● **Work instruction**
In the records below, find the line with "Fig. 6. Effect" and the line with "Figure 9. Bond". Print both exactly, along with every line between them, and no other line.

====== Source material

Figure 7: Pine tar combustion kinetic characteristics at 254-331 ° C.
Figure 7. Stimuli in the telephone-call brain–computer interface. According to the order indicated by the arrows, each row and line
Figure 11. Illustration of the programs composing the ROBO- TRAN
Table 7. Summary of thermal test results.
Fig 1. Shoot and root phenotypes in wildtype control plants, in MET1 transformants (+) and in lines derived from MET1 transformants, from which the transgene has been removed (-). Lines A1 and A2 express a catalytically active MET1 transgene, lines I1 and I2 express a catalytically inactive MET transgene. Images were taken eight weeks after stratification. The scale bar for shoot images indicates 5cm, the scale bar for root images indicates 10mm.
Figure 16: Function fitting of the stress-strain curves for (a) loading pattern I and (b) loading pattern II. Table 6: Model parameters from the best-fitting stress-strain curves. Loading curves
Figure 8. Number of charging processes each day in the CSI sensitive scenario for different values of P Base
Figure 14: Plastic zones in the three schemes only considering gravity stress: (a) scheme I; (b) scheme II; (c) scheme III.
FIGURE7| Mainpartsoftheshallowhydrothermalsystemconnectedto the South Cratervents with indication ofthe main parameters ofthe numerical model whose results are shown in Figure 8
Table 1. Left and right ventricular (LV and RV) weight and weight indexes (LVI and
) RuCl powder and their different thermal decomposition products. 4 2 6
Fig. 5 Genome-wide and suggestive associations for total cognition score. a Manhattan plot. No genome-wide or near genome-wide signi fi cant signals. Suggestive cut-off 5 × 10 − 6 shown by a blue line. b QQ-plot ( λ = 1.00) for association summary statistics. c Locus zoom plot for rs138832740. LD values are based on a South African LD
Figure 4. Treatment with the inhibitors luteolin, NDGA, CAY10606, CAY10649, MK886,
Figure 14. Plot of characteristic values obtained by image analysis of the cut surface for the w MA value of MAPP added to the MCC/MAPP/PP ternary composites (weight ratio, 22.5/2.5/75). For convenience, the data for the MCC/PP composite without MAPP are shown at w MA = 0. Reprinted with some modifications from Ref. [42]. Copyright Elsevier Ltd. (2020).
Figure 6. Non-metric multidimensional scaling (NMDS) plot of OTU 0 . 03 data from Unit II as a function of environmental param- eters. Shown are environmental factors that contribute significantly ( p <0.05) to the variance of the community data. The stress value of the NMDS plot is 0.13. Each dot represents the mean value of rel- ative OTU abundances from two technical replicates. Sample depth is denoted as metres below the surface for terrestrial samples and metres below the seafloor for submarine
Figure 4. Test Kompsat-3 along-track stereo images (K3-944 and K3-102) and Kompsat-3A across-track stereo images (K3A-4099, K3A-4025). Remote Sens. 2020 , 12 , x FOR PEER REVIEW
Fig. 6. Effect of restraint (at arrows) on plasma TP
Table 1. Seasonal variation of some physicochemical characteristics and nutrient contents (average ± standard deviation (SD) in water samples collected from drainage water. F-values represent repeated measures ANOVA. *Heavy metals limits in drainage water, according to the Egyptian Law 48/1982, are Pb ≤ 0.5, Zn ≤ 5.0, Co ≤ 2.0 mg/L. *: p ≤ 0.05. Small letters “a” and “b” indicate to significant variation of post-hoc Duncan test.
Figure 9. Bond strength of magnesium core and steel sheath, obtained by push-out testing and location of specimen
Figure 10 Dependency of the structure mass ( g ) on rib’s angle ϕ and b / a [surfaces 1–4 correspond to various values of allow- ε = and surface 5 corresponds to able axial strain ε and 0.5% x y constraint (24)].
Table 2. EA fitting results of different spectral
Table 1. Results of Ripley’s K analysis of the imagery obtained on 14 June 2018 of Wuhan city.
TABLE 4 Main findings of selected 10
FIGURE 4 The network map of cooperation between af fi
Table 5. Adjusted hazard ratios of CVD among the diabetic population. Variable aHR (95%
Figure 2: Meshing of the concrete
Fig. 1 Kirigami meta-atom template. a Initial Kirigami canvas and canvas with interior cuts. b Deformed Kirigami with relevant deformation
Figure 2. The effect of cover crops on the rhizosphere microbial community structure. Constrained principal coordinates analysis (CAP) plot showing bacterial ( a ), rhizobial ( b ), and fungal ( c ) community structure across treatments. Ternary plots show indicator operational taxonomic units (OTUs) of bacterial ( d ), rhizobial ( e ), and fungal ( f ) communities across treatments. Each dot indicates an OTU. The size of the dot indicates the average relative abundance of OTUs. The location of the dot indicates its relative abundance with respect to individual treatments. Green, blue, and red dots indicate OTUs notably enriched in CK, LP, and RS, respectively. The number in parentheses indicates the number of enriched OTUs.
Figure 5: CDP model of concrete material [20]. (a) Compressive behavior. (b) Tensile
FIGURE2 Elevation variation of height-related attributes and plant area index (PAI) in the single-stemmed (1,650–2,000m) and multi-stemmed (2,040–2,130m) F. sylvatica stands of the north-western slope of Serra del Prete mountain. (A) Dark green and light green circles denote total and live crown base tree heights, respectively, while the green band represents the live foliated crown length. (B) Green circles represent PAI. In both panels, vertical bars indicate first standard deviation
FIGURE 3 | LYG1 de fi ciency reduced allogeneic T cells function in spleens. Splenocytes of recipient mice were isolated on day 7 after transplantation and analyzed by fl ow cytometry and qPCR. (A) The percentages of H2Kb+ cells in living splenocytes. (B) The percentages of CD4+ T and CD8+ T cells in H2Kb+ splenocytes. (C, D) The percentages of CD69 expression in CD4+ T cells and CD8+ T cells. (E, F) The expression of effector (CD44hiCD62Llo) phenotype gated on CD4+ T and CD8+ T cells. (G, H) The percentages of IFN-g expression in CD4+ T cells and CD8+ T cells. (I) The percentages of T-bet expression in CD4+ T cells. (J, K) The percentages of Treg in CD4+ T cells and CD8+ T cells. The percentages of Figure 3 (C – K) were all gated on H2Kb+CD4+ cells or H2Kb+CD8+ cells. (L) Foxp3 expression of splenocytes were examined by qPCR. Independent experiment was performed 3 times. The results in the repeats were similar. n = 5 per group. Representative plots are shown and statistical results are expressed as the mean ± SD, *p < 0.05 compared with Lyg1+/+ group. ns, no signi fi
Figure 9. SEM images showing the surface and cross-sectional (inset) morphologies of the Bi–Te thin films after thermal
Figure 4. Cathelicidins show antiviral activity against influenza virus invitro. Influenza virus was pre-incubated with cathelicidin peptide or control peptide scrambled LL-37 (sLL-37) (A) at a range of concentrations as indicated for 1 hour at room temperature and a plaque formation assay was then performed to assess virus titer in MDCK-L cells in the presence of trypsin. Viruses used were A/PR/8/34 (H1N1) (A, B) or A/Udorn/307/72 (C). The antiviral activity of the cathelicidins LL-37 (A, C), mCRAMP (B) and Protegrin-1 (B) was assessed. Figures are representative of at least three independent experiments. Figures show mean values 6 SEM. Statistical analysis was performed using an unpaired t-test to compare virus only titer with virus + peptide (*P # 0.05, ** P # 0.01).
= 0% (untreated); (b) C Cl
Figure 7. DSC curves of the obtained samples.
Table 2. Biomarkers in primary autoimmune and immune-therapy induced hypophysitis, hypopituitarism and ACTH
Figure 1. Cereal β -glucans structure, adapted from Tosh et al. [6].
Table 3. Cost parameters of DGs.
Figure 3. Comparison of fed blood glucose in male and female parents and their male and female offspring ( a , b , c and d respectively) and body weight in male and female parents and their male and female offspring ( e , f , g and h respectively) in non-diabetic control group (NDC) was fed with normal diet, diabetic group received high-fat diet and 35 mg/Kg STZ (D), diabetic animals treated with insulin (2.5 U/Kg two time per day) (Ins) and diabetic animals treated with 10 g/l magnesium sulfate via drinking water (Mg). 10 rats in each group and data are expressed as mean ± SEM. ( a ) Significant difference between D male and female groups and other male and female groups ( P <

============

● **Exercise answer**
Fig. 6. Effect of restraint (at arrows) on plasma TP
Table 1. Seasonal variation of some physicochemical characteristics and nutrient contents (average ± standard deviation (SD) in water samples collected from drainage water. F-values represent repeated measures ANOVA. *Heavy metals limits in drainage water, according to the Egyptian Law 48/1982, are Pb ≤ 0.5, Zn ≤ 5.0, Co ≤ 2.0 mg/L. *: p ≤ 0.05. Small letters “a” and “b” indicate to significant variation of post-hoc Duncan test.
Figure 9. Bond strength of magnesium core and steel sheath, obtained by push-out testing and location of specimen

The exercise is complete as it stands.